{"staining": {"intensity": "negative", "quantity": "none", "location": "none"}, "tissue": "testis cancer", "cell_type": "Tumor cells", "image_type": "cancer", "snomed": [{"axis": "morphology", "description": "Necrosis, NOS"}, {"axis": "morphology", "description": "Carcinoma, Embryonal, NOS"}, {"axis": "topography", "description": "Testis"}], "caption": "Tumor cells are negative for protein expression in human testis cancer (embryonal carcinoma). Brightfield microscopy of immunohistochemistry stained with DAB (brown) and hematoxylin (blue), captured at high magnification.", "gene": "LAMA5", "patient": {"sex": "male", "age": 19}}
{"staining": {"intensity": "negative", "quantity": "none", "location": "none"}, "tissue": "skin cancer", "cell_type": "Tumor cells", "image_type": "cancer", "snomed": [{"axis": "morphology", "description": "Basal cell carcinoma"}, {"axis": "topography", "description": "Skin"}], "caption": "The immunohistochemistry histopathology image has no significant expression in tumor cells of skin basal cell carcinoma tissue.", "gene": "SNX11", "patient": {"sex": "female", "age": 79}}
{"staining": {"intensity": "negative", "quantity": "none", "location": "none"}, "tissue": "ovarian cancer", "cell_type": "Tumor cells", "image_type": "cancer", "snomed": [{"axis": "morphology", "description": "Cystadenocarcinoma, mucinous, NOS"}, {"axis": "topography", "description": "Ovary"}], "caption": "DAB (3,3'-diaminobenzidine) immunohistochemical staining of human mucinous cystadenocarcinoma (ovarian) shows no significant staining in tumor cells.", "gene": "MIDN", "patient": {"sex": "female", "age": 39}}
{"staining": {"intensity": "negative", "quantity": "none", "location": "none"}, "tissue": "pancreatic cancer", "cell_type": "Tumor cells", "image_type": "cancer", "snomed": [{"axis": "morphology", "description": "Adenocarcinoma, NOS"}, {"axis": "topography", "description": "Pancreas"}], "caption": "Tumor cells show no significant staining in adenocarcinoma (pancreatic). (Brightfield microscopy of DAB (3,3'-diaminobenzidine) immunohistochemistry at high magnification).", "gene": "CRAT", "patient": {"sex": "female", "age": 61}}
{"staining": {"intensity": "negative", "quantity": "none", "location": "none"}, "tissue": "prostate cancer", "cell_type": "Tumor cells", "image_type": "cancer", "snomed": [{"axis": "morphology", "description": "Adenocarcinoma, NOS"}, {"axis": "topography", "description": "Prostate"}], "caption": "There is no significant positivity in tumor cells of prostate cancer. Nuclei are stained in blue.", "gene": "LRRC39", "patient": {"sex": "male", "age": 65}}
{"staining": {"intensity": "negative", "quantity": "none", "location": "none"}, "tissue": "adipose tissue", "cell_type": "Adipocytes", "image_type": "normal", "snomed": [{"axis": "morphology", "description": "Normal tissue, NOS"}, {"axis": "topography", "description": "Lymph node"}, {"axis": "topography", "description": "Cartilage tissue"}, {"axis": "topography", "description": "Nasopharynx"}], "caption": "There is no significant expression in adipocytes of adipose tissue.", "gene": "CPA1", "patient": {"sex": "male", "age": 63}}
########################################
◆ TASK INSTRUCTIONS: Your task is to repeat every entry above exactly.

◆ TASK ANSWER:
{"staining": {"intensity": "negative", "quantity": "none", "location": "none"}, "tissue": "testis cancer", "cell_type": "Tumor cells", "image_type": "cancer", "snomed": [{"axis": "morphology", "description": "Necrosis, NOS"}, {"axis": "morphology", "description": "Carcinoma, Embryonal, NOS"}, {"axis": "topography", "description": "Testis"}], "caption": "Tumor cells are negative for protein expression in human testis cancer (embryonal carcinoma). Brightfield microscopy of immunohistochemistry stained with DAB (brown) and hematoxylin (blue), captured at high magnification.", "gene": "LAMA5", "patient": {"sex": "male", "age": 19}}
{"staining": {"intensity": "negative", "quantity": "none", "location": "none"}, "tissue": "skin cancer", "cell_type": "Tumor cells", "image_type": "cancer", "snomed": [{"axis": "morphology", "description": "Basal cell carcinoma"}, {"axis": "topography", "description": "Skin"}], "caption": "The immunohistochemistry histopathology image has no significant expression in tumor cells of skin basal cell carcinoma tissue.", "gene": "SNX11", "patient": {"sex": "female", "age": 79}}
{"staining": {"intensity": "negative", "quantity": "none", "location": "none"}, "tissue": "ovarian cancer", "cell_type": "Tumor cells", "image_type": "cancer", "snomed": [{"axis": "morphology", "description": "Cystadenocarcinoma, mucinous, NOS"}, {"axis": "topography", "description": "Ovary"}], "caption": "DAB (3,3'-diaminobenzidine) immunohistochemical staining of human mucinous cystadenocarcinoma (ovarian) shows no significant staining in tumor cells.", "gene": "MIDN", "patient": {"sex": "female", "age": 39}}
{"staining": {"intensity": "negative", "quantity": "none", "location": "none"}, "tissue": "pancreatic cancer", "cell_type": "Tumor cells", "image_type": "cancer", "snomed": [{"axis": "morphology", "description": "Adenocarcinoma, NOS"}, {"axis": "topography", "description": "Pancreas"}], "caption": "Tumor cells show no significant staining in adenocarcinoma (pancreatic). (Brightfield microscopy of DAB (3,3'-diaminobenzidine) immunohistochemistry at high magnification).", "gene": "CRAT", "patient": {"sex": "female", "age": 61}}
{"staining": {"intensity": "negative", "quantity": "none", "location": "none"}, "tissue": "prostate cancer", "cell_type": "Tumor cells", "image_type": "cancer", "snomed": [{"axis": "morphology", "description": "Adenocarcinoma, NOS"}, {"axis": "topography", "description": "Prostate"}], "caption": "There is no significant positivity in tumor cells of prostate cancer. Nuclei are stained in blue.", "gene": "LRRC39", "patient": {"sex": "male", "age": 65}}
{"staining": {"intensity": "negative", "quantity": "none", "location": "none"}, "tissue": "adipose tissue", "cell_type": "Adipocytes", "image_type": "normal", "snomed": [{"axis": "morphology", "description": "Normal tissue, NOS"}, {"axis": "topography", "description": "Lymph node"}, {"axis": "topography", "description": "Cartilage tissue"}, {"axis": "topography", "description": "Nasopharynx"}], "caption": "There is no significant expression in adipocytes of adipose tissue.", "gene": "CPA1", "patient": {"sex": "male", "age": 63}}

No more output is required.